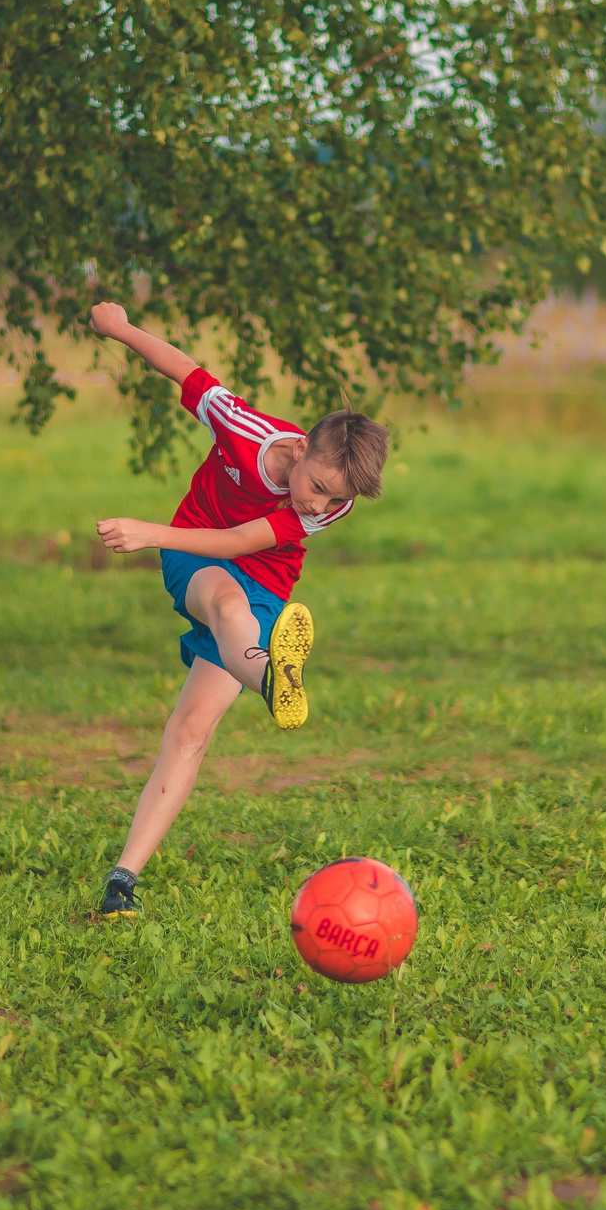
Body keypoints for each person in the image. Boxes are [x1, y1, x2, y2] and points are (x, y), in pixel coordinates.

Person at [82, 301, 390, 921]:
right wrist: (119, 329)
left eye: (334, 499)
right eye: (317, 486)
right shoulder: (246, 431)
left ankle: (122, 881)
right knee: (223, 600)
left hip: (261, 578)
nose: (318, 506)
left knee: (190, 731)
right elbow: (187, 371)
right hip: (193, 557)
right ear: (300, 449)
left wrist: (147, 531)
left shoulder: (333, 503)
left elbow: (244, 544)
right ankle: (274, 676)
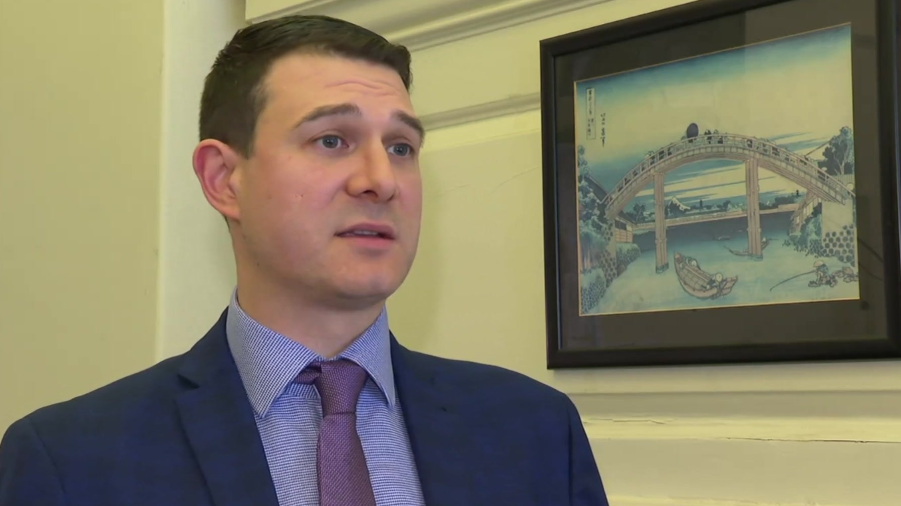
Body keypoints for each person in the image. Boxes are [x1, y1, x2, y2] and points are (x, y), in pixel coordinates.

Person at [0, 15, 608, 506]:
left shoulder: (535, 432)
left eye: (401, 147)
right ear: (224, 179)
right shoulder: (72, 461)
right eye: (332, 140)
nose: (380, 180)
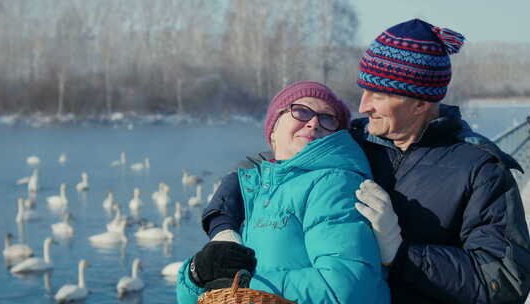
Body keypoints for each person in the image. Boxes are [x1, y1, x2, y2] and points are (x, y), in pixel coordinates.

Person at [200, 19, 530, 304]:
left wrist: (402, 253)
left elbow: (505, 282)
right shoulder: (350, 140)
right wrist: (222, 227)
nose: (364, 105)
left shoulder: (479, 168)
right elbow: (258, 170)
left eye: (379, 95)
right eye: (364, 90)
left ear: (420, 104)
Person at [176, 81, 390, 303]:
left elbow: (347, 289)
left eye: (327, 118)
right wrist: (196, 275)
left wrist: (246, 287)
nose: (314, 122)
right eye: (301, 111)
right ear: (274, 128)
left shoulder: (335, 183)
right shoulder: (253, 188)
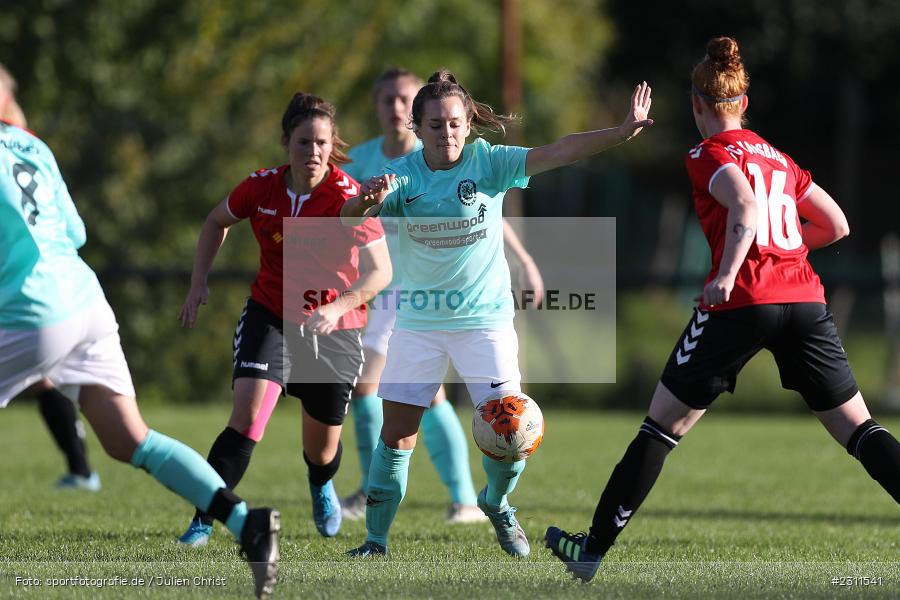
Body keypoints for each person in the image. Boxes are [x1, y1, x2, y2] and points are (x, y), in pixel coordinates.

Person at [545, 36, 900, 582]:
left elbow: (745, 203)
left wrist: (730, 272)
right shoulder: (779, 159)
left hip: (743, 301)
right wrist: (785, 253)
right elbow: (836, 224)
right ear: (744, 102)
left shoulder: (707, 153)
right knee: (860, 430)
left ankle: (589, 551)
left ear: (697, 104)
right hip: (804, 300)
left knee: (661, 427)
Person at [341, 69, 652, 557]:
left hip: (484, 323)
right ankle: (375, 542)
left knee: (510, 429)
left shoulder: (489, 162)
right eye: (435, 125)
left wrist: (619, 132)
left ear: (469, 125)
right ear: (417, 128)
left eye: (455, 124)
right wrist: (365, 201)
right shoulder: (402, 175)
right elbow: (347, 219)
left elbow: (559, 151)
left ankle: (496, 502)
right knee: (396, 439)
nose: (446, 133)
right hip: (419, 324)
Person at [0, 122, 279, 598]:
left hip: (31, 310)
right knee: (130, 440)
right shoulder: (30, 143)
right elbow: (76, 232)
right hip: (84, 301)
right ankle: (245, 521)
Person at [176, 92, 390, 546]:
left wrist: (336, 307)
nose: (313, 151)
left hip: (332, 329)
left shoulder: (348, 195)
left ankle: (320, 483)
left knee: (322, 449)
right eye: (303, 142)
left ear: (332, 146)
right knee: (247, 417)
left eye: (321, 143)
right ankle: (204, 519)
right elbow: (215, 222)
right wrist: (198, 282)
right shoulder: (261, 187)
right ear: (286, 143)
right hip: (270, 313)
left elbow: (380, 272)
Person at [340, 67, 544, 524]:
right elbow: (345, 215)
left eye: (404, 98)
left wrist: (524, 260)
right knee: (386, 395)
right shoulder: (365, 160)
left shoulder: (445, 155)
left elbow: (482, 213)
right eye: (388, 99)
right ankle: (406, 498)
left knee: (402, 395)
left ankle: (461, 498)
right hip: (387, 290)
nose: (396, 107)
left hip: (430, 296)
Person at [0, 62, 100, 492]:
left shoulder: (15, 143)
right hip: (68, 291)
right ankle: (81, 469)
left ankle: (82, 469)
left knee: (42, 376)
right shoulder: (31, 144)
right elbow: (76, 233)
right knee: (43, 378)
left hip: (28, 291)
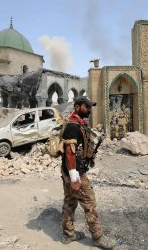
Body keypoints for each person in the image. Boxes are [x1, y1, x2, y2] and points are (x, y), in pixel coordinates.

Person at [61, 97, 115, 249]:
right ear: (77, 107)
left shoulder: (79, 124)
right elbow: (70, 153)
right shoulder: (73, 126)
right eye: (86, 107)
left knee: (70, 202)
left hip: (69, 170)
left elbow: (79, 150)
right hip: (75, 172)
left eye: (90, 107)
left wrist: (88, 158)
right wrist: (74, 178)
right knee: (89, 203)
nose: (89, 110)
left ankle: (68, 234)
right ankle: (98, 237)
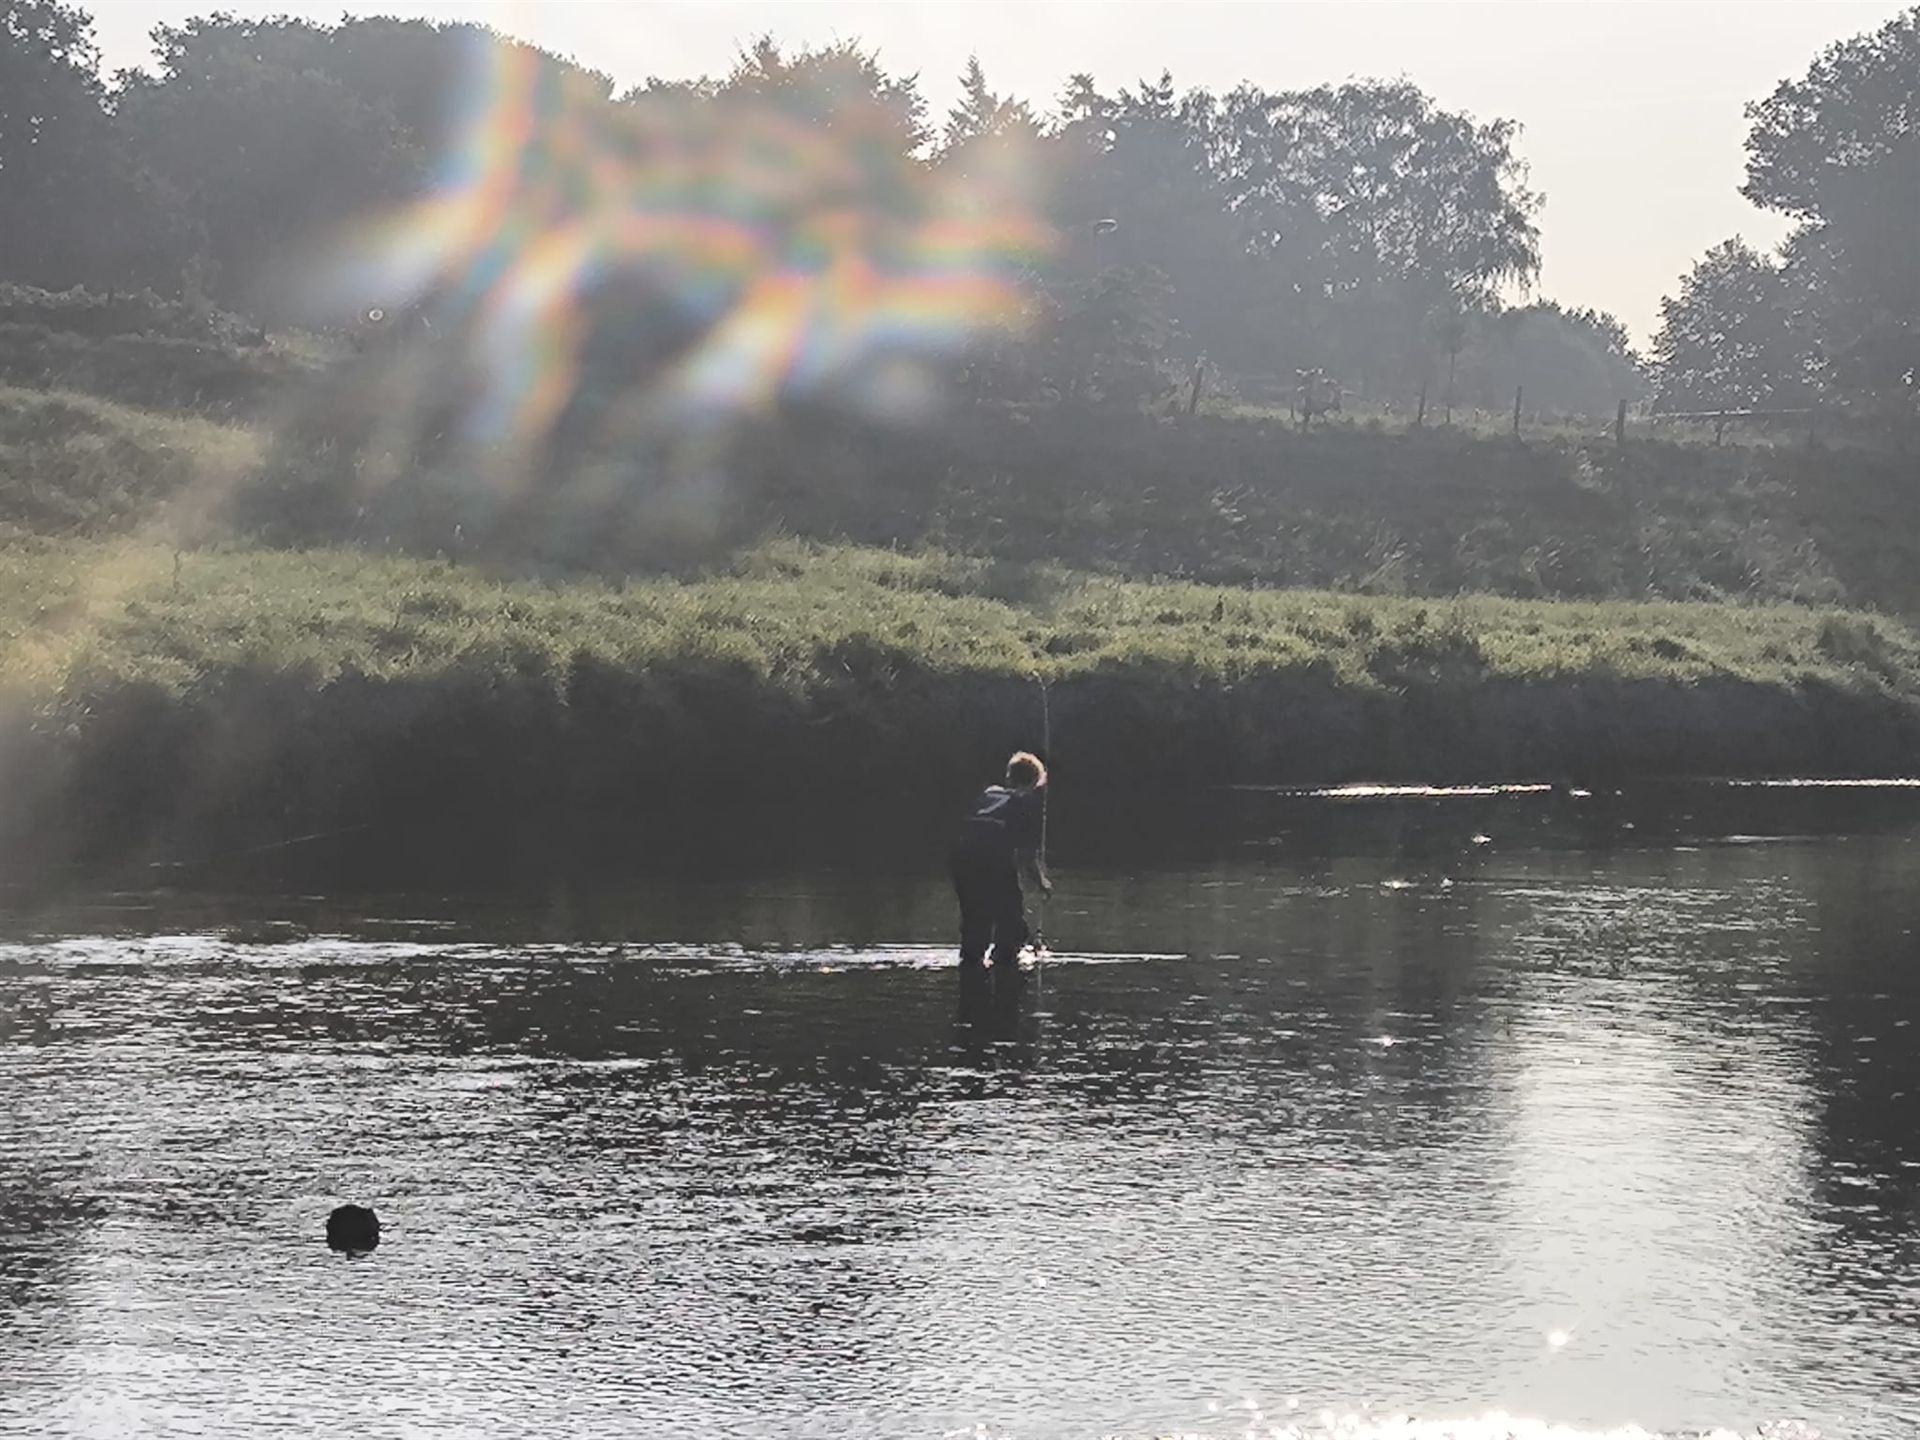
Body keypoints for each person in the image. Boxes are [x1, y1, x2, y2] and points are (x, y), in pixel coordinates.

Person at [949, 751, 1051, 994]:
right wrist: (1041, 883)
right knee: (1012, 929)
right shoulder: (1025, 803)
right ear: (1034, 782)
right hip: (992, 861)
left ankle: (972, 986)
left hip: (962, 861)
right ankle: (1005, 989)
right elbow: (1027, 856)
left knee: (975, 926)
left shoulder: (989, 794)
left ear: (1008, 776)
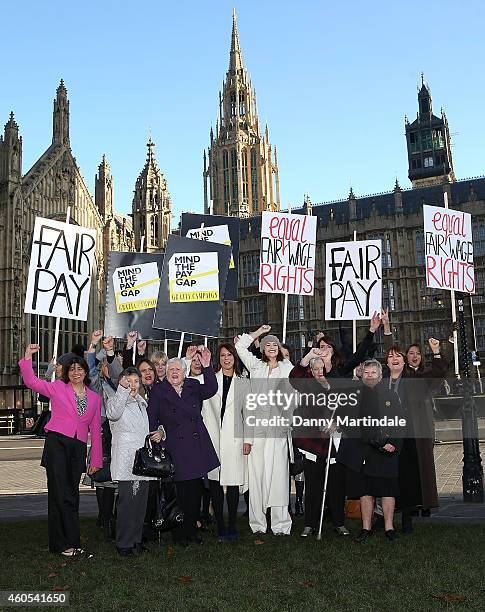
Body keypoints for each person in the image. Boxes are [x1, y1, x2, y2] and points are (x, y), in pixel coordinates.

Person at [19, 344, 102, 557]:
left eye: (79, 369)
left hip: (78, 447)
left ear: (85, 372)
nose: (76, 373)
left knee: (72, 494)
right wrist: (28, 357)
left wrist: (96, 460)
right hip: (56, 443)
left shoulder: (95, 398)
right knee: (58, 493)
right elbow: (31, 381)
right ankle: (61, 544)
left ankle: (72, 541)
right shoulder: (56, 388)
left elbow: (95, 430)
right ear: (66, 372)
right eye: (71, 369)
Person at [147, 350, 219, 545]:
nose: (174, 372)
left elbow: (212, 388)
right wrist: (158, 437)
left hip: (195, 445)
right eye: (171, 369)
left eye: (178, 369)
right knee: (179, 494)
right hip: (174, 447)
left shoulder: (193, 385)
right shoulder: (158, 391)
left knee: (195, 492)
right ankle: (180, 534)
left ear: (185, 372)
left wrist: (207, 366)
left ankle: (192, 533)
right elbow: (152, 418)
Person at [235, 325, 294, 536]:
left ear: (279, 349)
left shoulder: (287, 368)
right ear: (262, 348)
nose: (271, 346)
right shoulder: (255, 366)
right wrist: (259, 332)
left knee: (278, 476)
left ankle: (280, 525)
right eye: (267, 343)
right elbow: (240, 346)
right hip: (257, 428)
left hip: (277, 429)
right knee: (257, 476)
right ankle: (258, 524)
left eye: (274, 344)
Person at [384, 338, 446, 533]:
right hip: (387, 434)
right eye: (391, 357)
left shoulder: (413, 379)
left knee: (408, 475)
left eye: (398, 357)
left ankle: (407, 515)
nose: (395, 359)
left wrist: (436, 352)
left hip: (409, 433)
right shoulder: (383, 381)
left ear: (404, 362)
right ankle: (384, 516)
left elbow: (436, 373)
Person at [341, 360, 405, 543]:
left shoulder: (390, 394)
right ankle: (366, 528)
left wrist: (393, 443)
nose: (369, 376)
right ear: (361, 375)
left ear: (380, 376)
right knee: (365, 491)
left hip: (386, 451)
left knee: (387, 491)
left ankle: (389, 528)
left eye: (373, 373)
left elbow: (399, 421)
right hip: (363, 450)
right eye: (366, 373)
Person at [290, 349, 350, 537]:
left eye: (321, 368)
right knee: (314, 485)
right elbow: (294, 376)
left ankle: (339, 522)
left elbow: (348, 405)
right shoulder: (307, 385)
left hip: (334, 442)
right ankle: (310, 523)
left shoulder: (335, 384)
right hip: (313, 443)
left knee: (336, 485)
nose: (319, 371)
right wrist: (307, 357)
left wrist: (338, 422)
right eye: (315, 368)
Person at [107, 366, 161, 556]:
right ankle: (123, 543)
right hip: (125, 460)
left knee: (140, 505)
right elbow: (113, 414)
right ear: (121, 381)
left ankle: (136, 540)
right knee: (127, 504)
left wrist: (159, 434)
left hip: (142, 461)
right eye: (128, 381)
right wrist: (122, 390)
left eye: (136, 381)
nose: (133, 385)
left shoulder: (142, 404)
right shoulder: (115, 401)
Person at [203, 343, 248, 542]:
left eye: (229, 355)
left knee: (232, 483)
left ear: (234, 357)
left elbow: (249, 413)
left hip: (235, 439)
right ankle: (220, 525)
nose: (226, 358)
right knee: (214, 483)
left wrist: (249, 440)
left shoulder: (244, 382)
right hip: (213, 438)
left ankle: (232, 526)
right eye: (222, 355)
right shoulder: (210, 379)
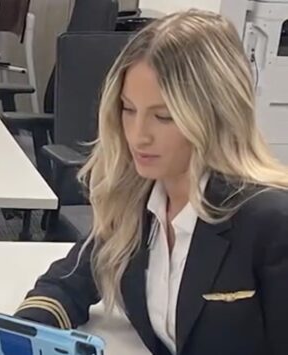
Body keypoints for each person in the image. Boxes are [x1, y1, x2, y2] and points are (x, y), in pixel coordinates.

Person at [14, 9, 288, 355]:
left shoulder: (271, 222)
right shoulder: (138, 200)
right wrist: (17, 338)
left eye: (163, 116)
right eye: (129, 110)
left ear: (215, 115)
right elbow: (67, 283)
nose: (138, 136)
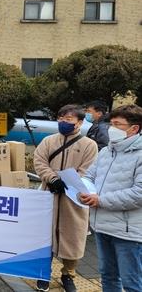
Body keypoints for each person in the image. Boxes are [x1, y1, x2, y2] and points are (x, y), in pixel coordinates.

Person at [33, 104, 98, 292]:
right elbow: (39, 161)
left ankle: (68, 274)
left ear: (79, 121)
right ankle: (43, 273)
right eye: (60, 118)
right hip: (49, 195)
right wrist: (52, 179)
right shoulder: (49, 141)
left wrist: (68, 183)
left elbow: (88, 170)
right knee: (45, 237)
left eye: (68, 119)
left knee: (74, 238)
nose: (63, 122)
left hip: (75, 199)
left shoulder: (89, 145)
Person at [79, 104, 142, 292]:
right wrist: (82, 187)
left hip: (128, 232)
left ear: (134, 128)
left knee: (132, 282)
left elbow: (139, 193)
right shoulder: (107, 151)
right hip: (102, 226)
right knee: (108, 276)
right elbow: (90, 176)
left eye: (117, 124)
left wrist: (100, 200)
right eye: (111, 124)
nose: (111, 129)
....................
Task directions =>
Nothing should appear in the reply except the lines from the start of the listing above through the line with "right shoulder: (72, 461)", repeated exactly and free of pictures.

Answer section =>
Body keypoints for each person in the image. Boxes are [x1, y1, x2, y2] and points are (x, y), in pixel coordinates.

Person at [82, 301, 390, 921]:
right wrist: (119, 329)
left eye: (334, 499)
right eye: (317, 486)
right shoulder: (246, 431)
left ankle: (122, 881)
right knee: (223, 600)
left hip: (261, 578)
nose: (318, 506)
left knee: (190, 731)
right elbow: (187, 371)
right hip: (193, 557)
right ear: (300, 449)
left wrist: (147, 531)
left shoulder: (333, 503)
left elbow: (244, 544)
right ankle: (274, 676)
Body keypoints for each person in the image. Boxes are [x1, y1, x2, y2] and points are (x, y), in pixel coordinates.

Person at [0, 15, 608, 506]:
left shoulder: (535, 432)
left eye: (401, 147)
right ear: (224, 179)
right shoulder: (72, 461)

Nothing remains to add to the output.